Is the Agents SDK production-ready? Yes. As of May 2026 it is on v0.17.1, has 26k+ GitHub stars, and is the framework OpenAI uses in its own examples and customer references. The API surface is stable enough to build on.
Can I use the Agents SDK with non-OpenAI models? Yes. It is provider-agnostic and supports 100+ models via litellm. Anthropic, Google, AWS Bedrock, Azure, local models, all callable.
Does the Agents SDK support streaming?
Yes. Runner.run_streamed yields incremental events as the agents run, including token deltas and tool call events.
How do I trace runs to my own observability platform?
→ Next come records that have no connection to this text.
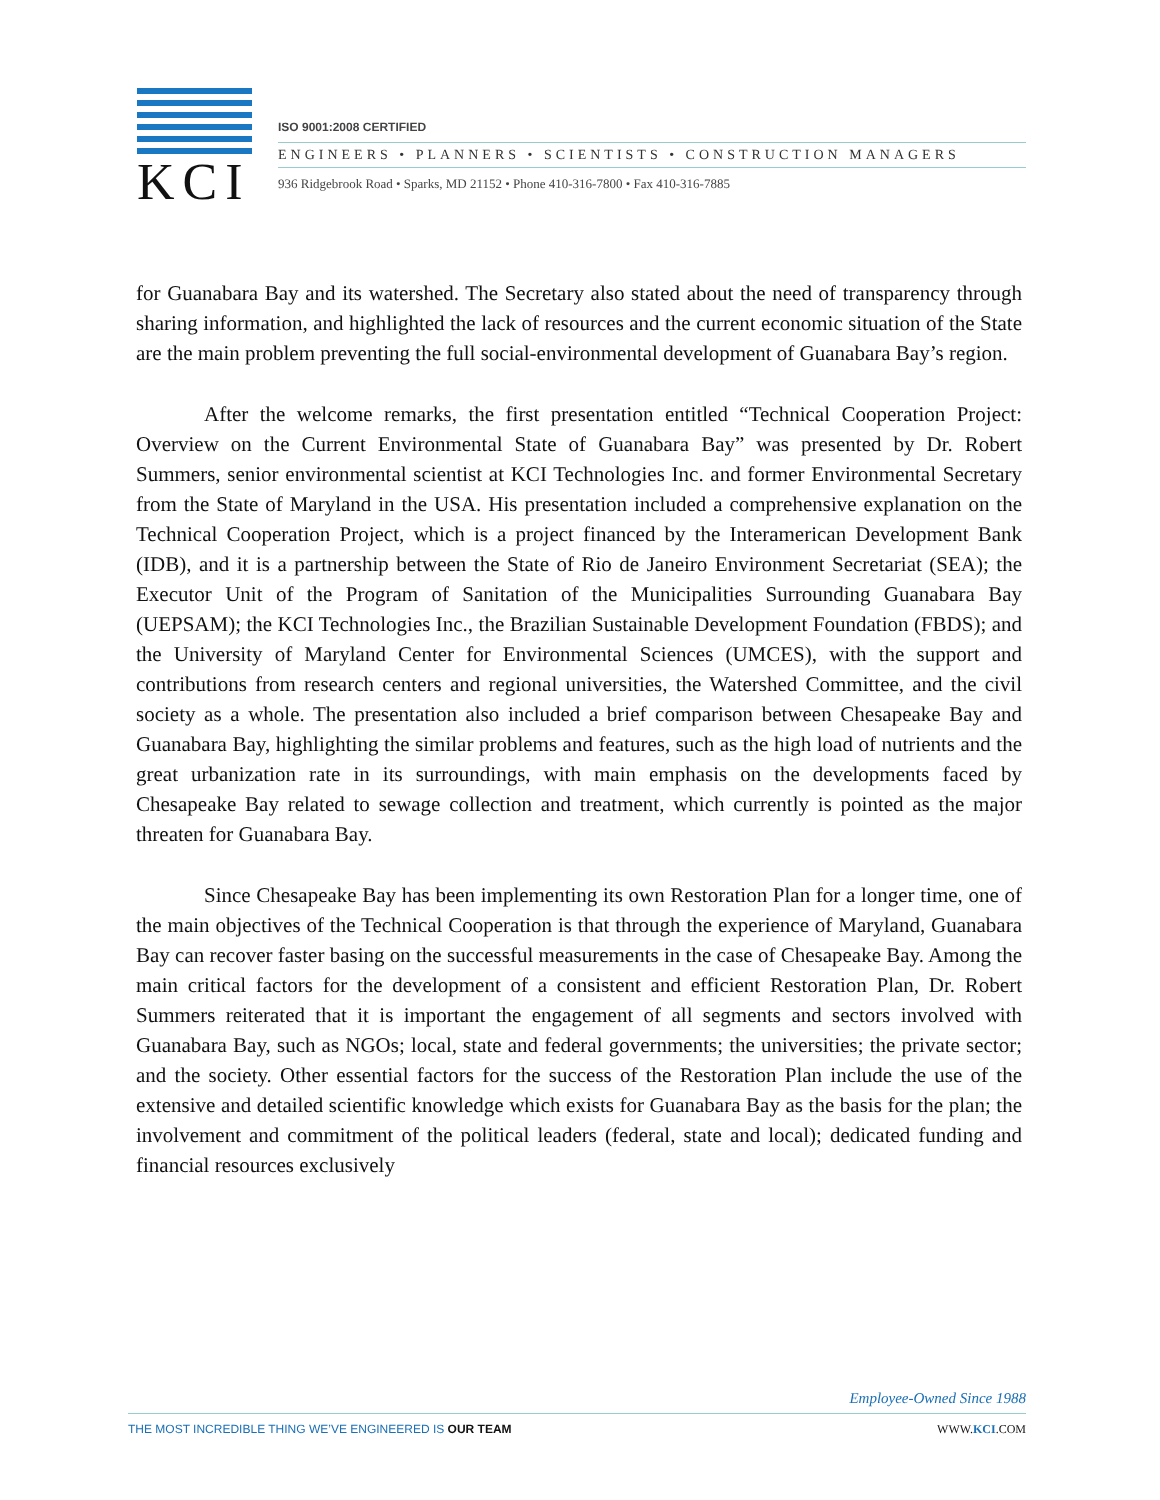KCI
ISO 9001:2008 CERTIFIED
ENGINEERS • PLANNERS • SCIENTISTS • CONSTRUCTION MANAGERS
936 Ridgebrook Road • Sparks, MD 21152 • Phone 410-316-7800 • Fax 410-316-7885
for Guanabara Bay and its watershed. The Secretary also stated about the need of transparency through sharing information, and highlighted the lack of resources and the current economic situation of the State are the main problem preventing the full social-environmental development of Guanabara Bay’s region.
After the welcome remarks, the first presentation entitled “Technical Cooperation Project: Overview on the Current Environmental State of Guanabara Bay” was presented by Dr. Robert Summers, senior environmental scientist at KCI Technologies Inc. and former Environmental Secretary from the State of Maryland in the USA. His presentation included a comprehensive explanation on the Technical Cooperation Project, which is a project financed by the Interamerican Development Bank (IDB), and it is a partnership between the State of Rio de Janeiro Environment Secretariat (SEA); the Executor Unit of the Program of Sanitation of the Municipalities Surrounding Guanabara Bay (UEPSAM); the KCI Technologies Inc., the Brazilian Sustainable Development Foundation (FBDS); and the University of Maryland Center for Environmental Sciences (UMCES), with the support and contributions from research centers and regional universities, the Watershed Committee, and the civil society as a whole. The presentation also included a brief comparison between Chesapeake Bay and Guanabara Bay, highlighting the similar problems and features, such as the high load of nutrients and the great urbanization rate in its surroundings, with main emphasis on the developments faced by Chesapeake Bay related to sewage collection and treatment, which currently is pointed as the major threaten for Guanabara Bay.
Since Chesapeake Bay has been implementing its own Restoration Plan for a longer time, one of the main objectives of the Technical Cooperation is that through the experience of Maryland, Guanabara Bay can recover faster basing on the successful measurements in the case of Chesapeake Bay. Among the main critical factors for the development of a consistent and efficient Restoration Plan, Dr. Robert Summers reiterated that it is important the engagement of all segments and sectors involved with Guanabara Bay, such as NGOs; local, state and federal governments; the universities; the private sector; and the society. Other essential factors for the success of the Restoration Plan include the use of the extensive and detailed scientific knowledge which exists for Guanabara Bay as the basis for the plan; the involvement and commitment of the political leaders (federal, state and local); dedicated funding and financial resources exclusively
Employee-Owned Since 1988
THE MOST INCREDIBLE THING WE’VE ENGINEERED IS OUR TEAM WWW.KCI.COM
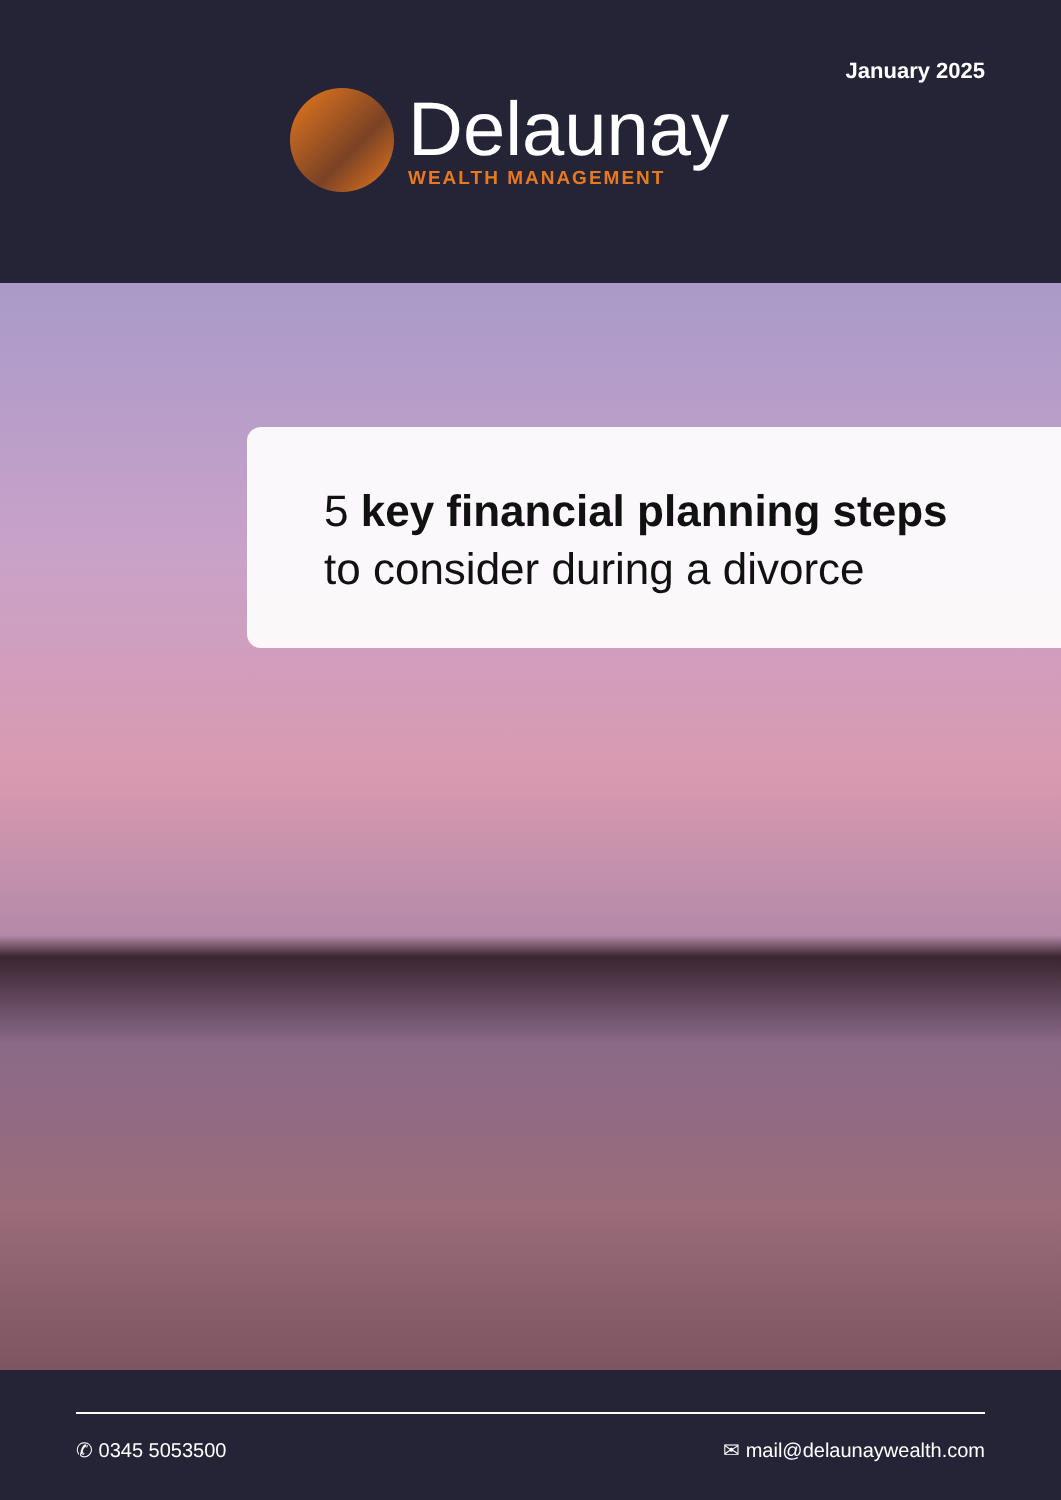January 2025
Delaunay
WEALTH MANAGEMENT
5 key financial planning steps
to consider during a divorce
✆ 0345 5053500 ✉ mail@delaunaywealth.com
The SDK exports OpenTelemetry-compatible traces. Point your collector at it or use a vendor SDK that picks up OpenTelemetry traces natively.
Is there a port path for LangGraph users? Yes, though it is more work than Swarm to Agents SDK. The LangGraph "node is an agent" pattern maps to "agent is a handoff target" in the SDK, but explicit edge logic (conditional routing based on state) does not have a one-to-one analog and usually moves into the agent's instructions plus tools.
What is gpt-realtime-2 and how does it fit?
The voice model that powers the Agents SDK's realtime agents. Full agent feature set (tools, handoffs, guardrails) over a voice modality. Pair it with the rest of the SDK for voice agents that can hand off to text agents and back.